There are lots of health reasons to remain in shape, but did you realize weight loss promotes improved hearing?
Research shows children and adults who are overweight are more likely to experience hearing loss and that eating healthy and exercising can help strengthen your hearing. Knowing more about these associations can help you make healthy hearing choices for you and your family.
Obesity And Adult Hearing
A Brigham and Women’s Hospital’s study demonstrated that women with a high body mass index (BMI) were at an increased danger of having hearing loss. The relationship between height and body fat is what BMI measures. The higher the number the higher the body fat. Of the 68,000 women who took part in the study, the amount of hearing loss increased as BMI increased. The participants who were the most overweight were up to 25 % more likely to experience hearing loss!
Another reliable indicator of hearing impairment, in this study, was waist size. Women with larger waist sizes had a higher chance of hearing loss, and the risk increased as waist sizes increased. Lastly, participants who engaged in frequent physical activity had a reduced incidence of hearing loss.
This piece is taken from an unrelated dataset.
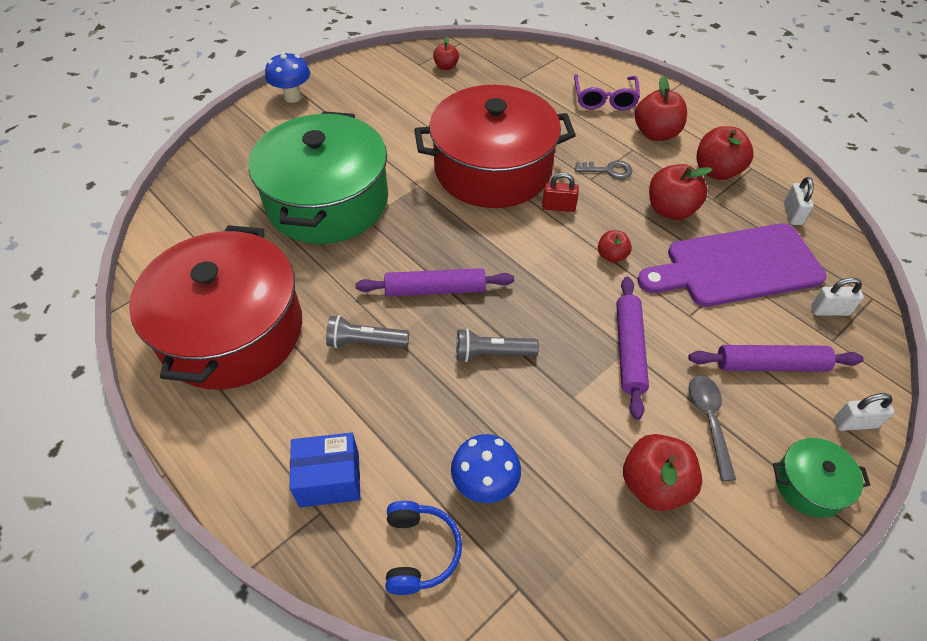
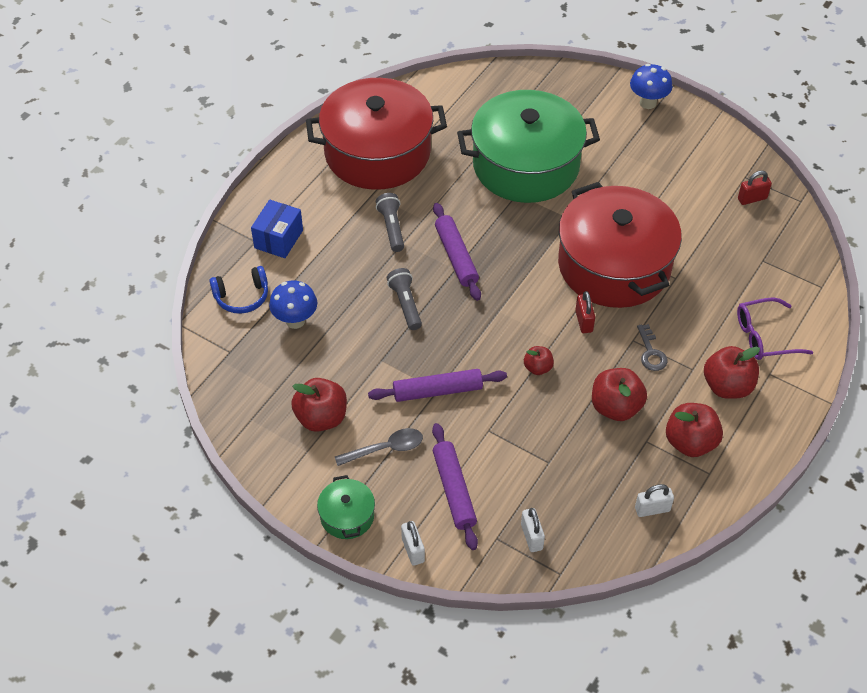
camera: 75 degrees right, 0 degrees up
(329, 479) = (278, 239): blue box -> blue box turned 45 degrees clockwise
(446, 67) = (752, 199): red apple -> red padlock
(736, 266) = (560, 463): purple cutting board -> none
Children’s Hearing And Obesity
A study on obese versus non-obese teenagers, carried out by Columbia University Medical Center, concluded that obese teenagers were twice as likely to experience hearing loss in one ear than teenagers who weren’t obese. These children suffered sensorineural hearing loss, which is caused by damage to sensitive hair cells in the inner ear that convey sound. This damage makes it hard to hear what people are saying in a noisy setting such as a classroom because it decreases the ability to hear lower frequencies.
Children often don’t recognize they have a hearing problem so when they have hearing loss it’s particularly worrisome. If the issue isn’t dealt with, there is a risk the hearing loss could get worse when they become adults.
What is The Connection?
Researchers suspect that the association between obesity and hearing loss and tinnitus is based on the health symptoms linked to obesity. Poor circulation, diabetes, and high blood pressure are some of the health issues caused by obesity and linked to hearing loss.
The inner ear’s workings are very sensitive – consisting of a series of small capillaries, nerve cells, and other fragile parts that need to stay healthy to work properly and in unison. It’s essential to have strong blood flow. This process can be hampered when obesity causes narrowing of the blood vessels and high blood pressure.
The cochlea is a part of the inner ear which receives sound vibrations and delivers them to the brain for translation. The cochlea can be damaged if it doesn’t get adequate blood flow. If the cochlea is damaged, it’s normally permanent.
What Should You do?
Women in the Brigham and Women’s Hospital study who exercised the most had a 17 percent less chance of developing hearing loss compared to those who exercised least. You don’t have to run a marathon to decrease your risk, however. Walking for a couple of hours per week resulted in a 15 percent decreased risk of hearing loss than walking for less than an hour.
Your entire family will benefit from eating better, as your diet can positively impact your hearing beyond the benefits gained through weight loss. If there is a child in your family who has some extra weight, get together with your family members and develop a routine to help them lose some of that weight. You can teach them exercises that are fun for children and incorporate them into family get-togethers. They might enjoy the exercises so much they will do them on their own!
Consult a hearing professional to find out if any hearing loss you might be experiencing is related to your weight. Weight loss promotes better hearing and help is available. This individual can conduct a hearing test to confirm your suspicions and advise you on the measures needed to correct your hearing loss symptoms. A program of exercise and diet can be recommended by your primary care doctor if necessary.